*Adriana Rollo, Julia Shinohara e Rebeca Bacci, sócia e advogadas do BZCP
A LGPD foi aprovada em 2018, acompanhando a tendência mundial de regulamentação das
atividades de tratamento de dados pessoais, após diversos escândalos envolvendo práticas
abusivas, entre os quais, os casos WikiLeaks e Cambridge Analytica. A repercussão destes casos acendeu as discussões sobre a importância da proteção dos dados pessoais e os riscos do tratamento de dados inadequado.
Nestes 5 anos, pudemos observar uma grande mudança de paradigma sobre o tema de dados pessoais na sociedade brasileira e o início do desenvolvimento de uma verdadeira cultura de proteção de dados.
Do lado das empresas, essa mudança de postura se deve, em parte, ao temor provocado pelas multas previstas na LGPD, as quais podem chegar a R$ 50 milhões. Inclusive, duas das grandes novidades deste ano foram justamente a publicação da Resolução CD/ANPD nº 4/2023 (que regulamenta o processo sancionatório), e a efetiva aplicação da primeira sanção pela Autoridade Nacional de Proteção de Dados.
Há pouco mais de 1 mês, a ANPD publicou sua primeira decisão, na qual aplicou uma advertência a uma pequena empresa de telemarketing, e a condenou ao pagamento de multa no valor de R$ 14.400 pela falta de indicação de encarregado e falta de base legal adequada para as atividades de tratamento realizadas pela empresa.

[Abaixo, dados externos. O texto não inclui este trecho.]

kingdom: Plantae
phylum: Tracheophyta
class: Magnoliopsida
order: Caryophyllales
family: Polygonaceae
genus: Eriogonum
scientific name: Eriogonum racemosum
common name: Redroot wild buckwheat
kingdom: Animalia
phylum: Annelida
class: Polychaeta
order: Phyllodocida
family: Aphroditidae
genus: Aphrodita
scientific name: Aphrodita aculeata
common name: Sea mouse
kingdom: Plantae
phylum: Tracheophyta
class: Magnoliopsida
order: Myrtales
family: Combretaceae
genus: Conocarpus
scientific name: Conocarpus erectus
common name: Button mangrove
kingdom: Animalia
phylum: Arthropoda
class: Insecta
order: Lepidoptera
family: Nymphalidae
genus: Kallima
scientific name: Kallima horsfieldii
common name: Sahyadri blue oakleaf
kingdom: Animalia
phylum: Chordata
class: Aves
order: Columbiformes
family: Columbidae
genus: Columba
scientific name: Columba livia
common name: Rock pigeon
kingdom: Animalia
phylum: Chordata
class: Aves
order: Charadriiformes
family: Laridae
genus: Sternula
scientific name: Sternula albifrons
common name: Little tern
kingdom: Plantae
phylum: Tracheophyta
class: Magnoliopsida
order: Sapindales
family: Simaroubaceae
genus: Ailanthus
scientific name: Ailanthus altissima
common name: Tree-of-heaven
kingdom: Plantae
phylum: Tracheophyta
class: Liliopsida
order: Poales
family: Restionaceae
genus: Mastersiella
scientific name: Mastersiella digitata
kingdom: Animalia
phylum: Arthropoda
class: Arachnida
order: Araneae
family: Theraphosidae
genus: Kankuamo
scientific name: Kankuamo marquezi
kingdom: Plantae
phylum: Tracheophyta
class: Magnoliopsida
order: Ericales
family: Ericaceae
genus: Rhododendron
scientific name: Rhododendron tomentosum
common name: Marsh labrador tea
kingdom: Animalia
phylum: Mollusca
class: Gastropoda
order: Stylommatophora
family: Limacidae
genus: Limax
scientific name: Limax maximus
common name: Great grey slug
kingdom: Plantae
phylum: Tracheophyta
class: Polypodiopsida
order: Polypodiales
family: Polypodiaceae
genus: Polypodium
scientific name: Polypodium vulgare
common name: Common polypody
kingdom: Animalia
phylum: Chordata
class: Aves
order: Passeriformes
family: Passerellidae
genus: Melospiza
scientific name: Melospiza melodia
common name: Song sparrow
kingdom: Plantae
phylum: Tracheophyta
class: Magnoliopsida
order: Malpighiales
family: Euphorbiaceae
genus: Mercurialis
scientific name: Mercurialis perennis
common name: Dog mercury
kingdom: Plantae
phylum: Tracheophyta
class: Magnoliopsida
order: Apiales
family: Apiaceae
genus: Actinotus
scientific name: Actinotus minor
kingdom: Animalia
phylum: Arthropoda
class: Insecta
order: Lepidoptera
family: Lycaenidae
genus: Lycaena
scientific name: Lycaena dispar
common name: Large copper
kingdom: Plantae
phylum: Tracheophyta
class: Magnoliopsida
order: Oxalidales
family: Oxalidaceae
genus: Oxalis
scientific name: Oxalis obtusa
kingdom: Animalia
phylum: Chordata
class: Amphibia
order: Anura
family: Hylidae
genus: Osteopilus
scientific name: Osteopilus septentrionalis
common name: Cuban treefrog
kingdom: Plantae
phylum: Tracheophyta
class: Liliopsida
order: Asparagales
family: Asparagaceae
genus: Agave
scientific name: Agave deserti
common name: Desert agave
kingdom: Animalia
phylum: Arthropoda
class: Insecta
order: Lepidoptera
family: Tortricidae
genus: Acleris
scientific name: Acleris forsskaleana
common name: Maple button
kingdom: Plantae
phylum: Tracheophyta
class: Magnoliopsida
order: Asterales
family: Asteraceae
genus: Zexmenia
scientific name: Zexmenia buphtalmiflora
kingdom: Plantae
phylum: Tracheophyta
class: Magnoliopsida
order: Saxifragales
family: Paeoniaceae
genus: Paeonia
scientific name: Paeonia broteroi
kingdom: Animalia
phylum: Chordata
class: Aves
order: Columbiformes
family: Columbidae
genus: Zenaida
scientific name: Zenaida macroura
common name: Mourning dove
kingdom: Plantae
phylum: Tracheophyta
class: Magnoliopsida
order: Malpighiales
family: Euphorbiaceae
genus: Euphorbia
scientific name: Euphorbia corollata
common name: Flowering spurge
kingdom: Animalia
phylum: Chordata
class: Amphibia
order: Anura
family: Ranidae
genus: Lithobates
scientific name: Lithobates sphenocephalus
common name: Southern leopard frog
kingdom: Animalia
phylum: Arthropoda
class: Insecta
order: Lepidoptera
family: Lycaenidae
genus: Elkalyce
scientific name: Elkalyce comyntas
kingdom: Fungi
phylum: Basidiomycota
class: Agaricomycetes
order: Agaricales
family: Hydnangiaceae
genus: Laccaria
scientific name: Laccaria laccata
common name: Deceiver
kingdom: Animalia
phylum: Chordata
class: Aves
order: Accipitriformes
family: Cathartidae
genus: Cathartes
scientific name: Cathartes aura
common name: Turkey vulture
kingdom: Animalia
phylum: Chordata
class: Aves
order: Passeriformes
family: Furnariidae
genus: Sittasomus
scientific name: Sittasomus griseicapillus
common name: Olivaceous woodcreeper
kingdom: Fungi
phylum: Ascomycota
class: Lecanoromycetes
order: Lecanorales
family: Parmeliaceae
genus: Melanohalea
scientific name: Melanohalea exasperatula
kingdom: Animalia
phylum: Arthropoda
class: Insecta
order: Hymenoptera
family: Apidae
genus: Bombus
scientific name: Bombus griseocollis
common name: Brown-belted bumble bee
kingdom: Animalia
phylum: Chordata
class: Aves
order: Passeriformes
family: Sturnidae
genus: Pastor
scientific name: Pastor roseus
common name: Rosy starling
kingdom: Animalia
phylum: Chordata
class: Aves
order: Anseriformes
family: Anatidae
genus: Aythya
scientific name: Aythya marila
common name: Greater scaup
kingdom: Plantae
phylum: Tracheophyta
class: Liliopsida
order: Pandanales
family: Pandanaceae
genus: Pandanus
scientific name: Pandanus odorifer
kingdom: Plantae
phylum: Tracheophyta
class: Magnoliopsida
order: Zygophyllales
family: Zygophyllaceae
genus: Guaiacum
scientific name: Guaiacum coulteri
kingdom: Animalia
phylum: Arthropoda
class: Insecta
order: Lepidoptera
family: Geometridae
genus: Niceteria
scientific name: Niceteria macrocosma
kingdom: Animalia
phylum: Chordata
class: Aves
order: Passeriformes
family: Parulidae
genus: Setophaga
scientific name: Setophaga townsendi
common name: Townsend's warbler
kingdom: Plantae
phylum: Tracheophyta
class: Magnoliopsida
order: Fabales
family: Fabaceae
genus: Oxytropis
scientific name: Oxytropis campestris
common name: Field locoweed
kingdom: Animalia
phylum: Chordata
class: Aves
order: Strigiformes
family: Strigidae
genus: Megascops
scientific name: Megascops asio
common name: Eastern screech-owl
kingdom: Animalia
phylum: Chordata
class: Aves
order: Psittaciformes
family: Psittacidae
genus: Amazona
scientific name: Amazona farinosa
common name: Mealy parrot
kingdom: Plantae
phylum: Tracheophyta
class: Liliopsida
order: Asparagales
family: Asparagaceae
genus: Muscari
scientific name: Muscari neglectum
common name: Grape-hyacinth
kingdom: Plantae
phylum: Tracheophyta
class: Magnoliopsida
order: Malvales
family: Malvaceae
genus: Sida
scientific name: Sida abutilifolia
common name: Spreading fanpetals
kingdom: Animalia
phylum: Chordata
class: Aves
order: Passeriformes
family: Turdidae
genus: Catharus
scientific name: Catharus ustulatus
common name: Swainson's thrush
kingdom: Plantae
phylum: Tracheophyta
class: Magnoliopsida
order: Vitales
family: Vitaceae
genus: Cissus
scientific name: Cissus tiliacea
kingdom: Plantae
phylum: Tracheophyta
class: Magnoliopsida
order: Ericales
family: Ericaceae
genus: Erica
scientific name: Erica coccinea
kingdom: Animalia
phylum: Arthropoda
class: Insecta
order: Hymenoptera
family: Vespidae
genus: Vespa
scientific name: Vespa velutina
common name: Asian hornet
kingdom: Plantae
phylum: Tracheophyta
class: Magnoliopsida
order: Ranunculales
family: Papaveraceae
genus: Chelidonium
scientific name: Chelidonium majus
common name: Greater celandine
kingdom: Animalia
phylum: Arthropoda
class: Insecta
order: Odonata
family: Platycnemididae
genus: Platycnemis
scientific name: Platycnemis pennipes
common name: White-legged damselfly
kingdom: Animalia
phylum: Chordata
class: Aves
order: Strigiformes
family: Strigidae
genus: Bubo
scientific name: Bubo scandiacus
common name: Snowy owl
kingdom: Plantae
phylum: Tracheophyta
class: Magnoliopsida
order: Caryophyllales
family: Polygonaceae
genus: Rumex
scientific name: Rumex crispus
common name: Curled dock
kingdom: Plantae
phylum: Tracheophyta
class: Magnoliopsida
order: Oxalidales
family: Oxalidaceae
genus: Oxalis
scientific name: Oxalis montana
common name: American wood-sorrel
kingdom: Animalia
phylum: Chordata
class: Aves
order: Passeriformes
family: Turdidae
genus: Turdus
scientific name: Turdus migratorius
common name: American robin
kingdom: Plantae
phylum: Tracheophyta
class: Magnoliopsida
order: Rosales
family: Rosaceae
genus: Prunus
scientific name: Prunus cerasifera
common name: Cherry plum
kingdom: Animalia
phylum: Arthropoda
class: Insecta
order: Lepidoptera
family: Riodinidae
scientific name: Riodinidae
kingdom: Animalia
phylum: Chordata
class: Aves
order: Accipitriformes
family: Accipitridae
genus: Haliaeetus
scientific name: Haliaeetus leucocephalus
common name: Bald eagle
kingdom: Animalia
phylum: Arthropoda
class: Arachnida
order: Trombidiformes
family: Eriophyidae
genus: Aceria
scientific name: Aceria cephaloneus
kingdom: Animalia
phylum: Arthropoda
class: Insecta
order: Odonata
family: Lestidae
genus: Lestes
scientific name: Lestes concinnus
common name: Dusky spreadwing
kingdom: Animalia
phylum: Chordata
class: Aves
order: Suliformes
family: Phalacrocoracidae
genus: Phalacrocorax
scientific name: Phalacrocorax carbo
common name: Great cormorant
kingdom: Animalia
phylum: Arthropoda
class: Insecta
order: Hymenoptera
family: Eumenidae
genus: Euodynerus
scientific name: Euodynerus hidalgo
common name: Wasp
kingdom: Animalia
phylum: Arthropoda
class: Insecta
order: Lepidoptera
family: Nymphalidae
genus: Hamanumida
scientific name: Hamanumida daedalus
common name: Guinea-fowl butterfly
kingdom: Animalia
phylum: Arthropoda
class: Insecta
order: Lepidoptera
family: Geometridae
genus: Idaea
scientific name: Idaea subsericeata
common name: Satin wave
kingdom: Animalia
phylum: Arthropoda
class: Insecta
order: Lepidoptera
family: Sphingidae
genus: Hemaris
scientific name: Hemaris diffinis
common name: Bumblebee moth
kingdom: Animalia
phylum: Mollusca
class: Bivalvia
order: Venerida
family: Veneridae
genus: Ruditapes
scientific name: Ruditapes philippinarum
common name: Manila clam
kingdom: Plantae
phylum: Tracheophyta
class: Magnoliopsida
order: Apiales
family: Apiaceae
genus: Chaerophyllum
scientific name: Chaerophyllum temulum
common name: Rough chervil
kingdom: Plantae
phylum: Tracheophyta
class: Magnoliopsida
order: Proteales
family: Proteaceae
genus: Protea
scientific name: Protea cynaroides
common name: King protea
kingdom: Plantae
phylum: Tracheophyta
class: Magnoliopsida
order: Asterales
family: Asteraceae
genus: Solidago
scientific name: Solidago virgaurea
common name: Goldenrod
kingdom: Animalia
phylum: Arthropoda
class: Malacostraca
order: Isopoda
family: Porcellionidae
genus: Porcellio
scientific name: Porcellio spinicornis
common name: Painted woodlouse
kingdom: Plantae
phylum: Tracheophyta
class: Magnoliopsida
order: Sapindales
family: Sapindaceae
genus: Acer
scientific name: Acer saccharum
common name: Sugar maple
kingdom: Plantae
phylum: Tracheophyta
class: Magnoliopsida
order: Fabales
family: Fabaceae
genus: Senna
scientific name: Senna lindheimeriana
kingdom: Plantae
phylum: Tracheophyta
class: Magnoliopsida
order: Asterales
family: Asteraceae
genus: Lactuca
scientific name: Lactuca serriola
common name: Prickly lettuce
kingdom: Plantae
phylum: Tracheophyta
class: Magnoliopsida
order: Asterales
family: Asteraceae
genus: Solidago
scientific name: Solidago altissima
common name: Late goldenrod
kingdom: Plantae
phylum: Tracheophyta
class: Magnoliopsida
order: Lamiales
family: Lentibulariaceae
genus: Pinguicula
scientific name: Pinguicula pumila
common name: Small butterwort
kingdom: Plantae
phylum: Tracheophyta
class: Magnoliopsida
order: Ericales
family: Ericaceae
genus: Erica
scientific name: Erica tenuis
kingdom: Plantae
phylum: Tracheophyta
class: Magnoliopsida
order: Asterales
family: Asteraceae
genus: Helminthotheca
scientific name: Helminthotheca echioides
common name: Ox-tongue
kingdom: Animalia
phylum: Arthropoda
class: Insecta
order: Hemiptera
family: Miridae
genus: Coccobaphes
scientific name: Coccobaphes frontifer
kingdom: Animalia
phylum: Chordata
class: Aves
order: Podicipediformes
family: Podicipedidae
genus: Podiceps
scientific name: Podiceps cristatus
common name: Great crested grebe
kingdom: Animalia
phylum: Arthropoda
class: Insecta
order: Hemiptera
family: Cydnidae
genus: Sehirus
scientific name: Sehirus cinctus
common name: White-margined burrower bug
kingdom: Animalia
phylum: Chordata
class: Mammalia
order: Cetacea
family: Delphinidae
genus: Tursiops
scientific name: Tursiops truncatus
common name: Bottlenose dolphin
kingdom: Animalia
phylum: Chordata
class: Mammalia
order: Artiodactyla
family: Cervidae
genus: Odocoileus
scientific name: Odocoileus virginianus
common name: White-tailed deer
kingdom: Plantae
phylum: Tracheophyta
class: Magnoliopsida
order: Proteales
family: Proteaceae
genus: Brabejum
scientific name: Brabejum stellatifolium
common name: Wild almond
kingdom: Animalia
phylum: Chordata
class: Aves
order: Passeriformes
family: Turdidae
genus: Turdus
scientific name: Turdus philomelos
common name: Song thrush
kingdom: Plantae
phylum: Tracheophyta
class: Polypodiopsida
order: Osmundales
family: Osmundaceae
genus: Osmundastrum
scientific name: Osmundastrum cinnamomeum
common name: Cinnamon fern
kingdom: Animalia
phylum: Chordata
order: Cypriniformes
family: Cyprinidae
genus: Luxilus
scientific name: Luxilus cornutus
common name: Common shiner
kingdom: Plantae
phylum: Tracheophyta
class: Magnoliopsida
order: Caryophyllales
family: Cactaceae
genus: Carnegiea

A sanção surpreendeu o mercado, que esperava que a primeira penalização seria aplicada a uma das grandes empresas de tecnologia que trata diariamente um grande volume de dados, e não a uma microempresa. Assim, a sentença serviu para relembrar as empresas de que a aplicação da LGPD (e de multas) é multisetorial e independe do tamanho da empresa, o que reacendeu a preocupação em se adequar à lei.
Mas engana-se quem pensa que as multas são o único motivo que levaram as empresas a incorporar a proteção de dados em sua cultura. Um dos principais impulsores dessa mudança foi a cobrança do próprio mercado. Hoje, quem não se adequa à LGPD, sofre uma sanção muito mais severa do que as multas aplicadas pela ANPD, que é a perda de clientes e parceiros, que se recusam a fazer negócios com quem não respeita a privacidade.
Conscientização social
Chegamos em um nível de maturidade e conscientização social em que más práticas de tratamento de dados não são mais toleradas pelas pessoas. Um exemplo disso foi o caso do aplicativo de criação de avatares que sofreu uma avalanche de críticas no fim do ano passado, relacionadas aos riscos gerados à privacidade, as quais levaram uma série de usuários a se descadastrar da plataforma, fazendo com que a empresa rapidamente alterasse as suas políticas.
E a tendência é que essa mobilização social cresça cada vez mais, à medida em que as tecnologias se tornam cada vez mais acessíveis à população, trazendo para perto as preocupações inerentes ao uso dessas novas tecnologias.
É o que vimos observando com a difusão das ferramentas de inteligência artificial. Recentemente, uma propaganda virou um dos assuntos mais comentados no país, ao trazer de volta à vida uma célebre cantora que faleceu há mais de 40 anos, para cantar junto com a sua filha.
E a discussão não escapou dos olhares atentos da ANPD, a final, as ferramentas de inteligência artificial utilizam, quase sempre, dados pessoais para desenvolver seus algoritmos.
A ANPD tem se posicionado a favor da regulamentação da inteligência artificial e ao fomento à inovação, desde que feita de forma responsável. No último mês, a ANPD publicou sua análise preliminar do Projeto de Lei nº 2338/23, que dispõe sobre o uso da inteligência artificial. Nela, a ANPD apresenta os pontos de convergência e conflito entre o projeto de lei e a LGPD, e sugere que a ANPD deve ser a autoridade-chave na regulação e governança da inteligência artificial no Brasil, especialmente no que se refere à proteção de dados pessoais.
Assim, mesmo após 5 anos da aprovação da LGPD, observa-se que o tema da proteção de dados continua quentíssimo. E, com o início da aplicação das sanções pela ANPD, e a chegada das ferramentas de inteligência artificial, cada vez mais presentes na vida das pessoas, nossa aposta é que neste quinto ano as discussões se aqueçam ainda mais. Vamos acompanhar!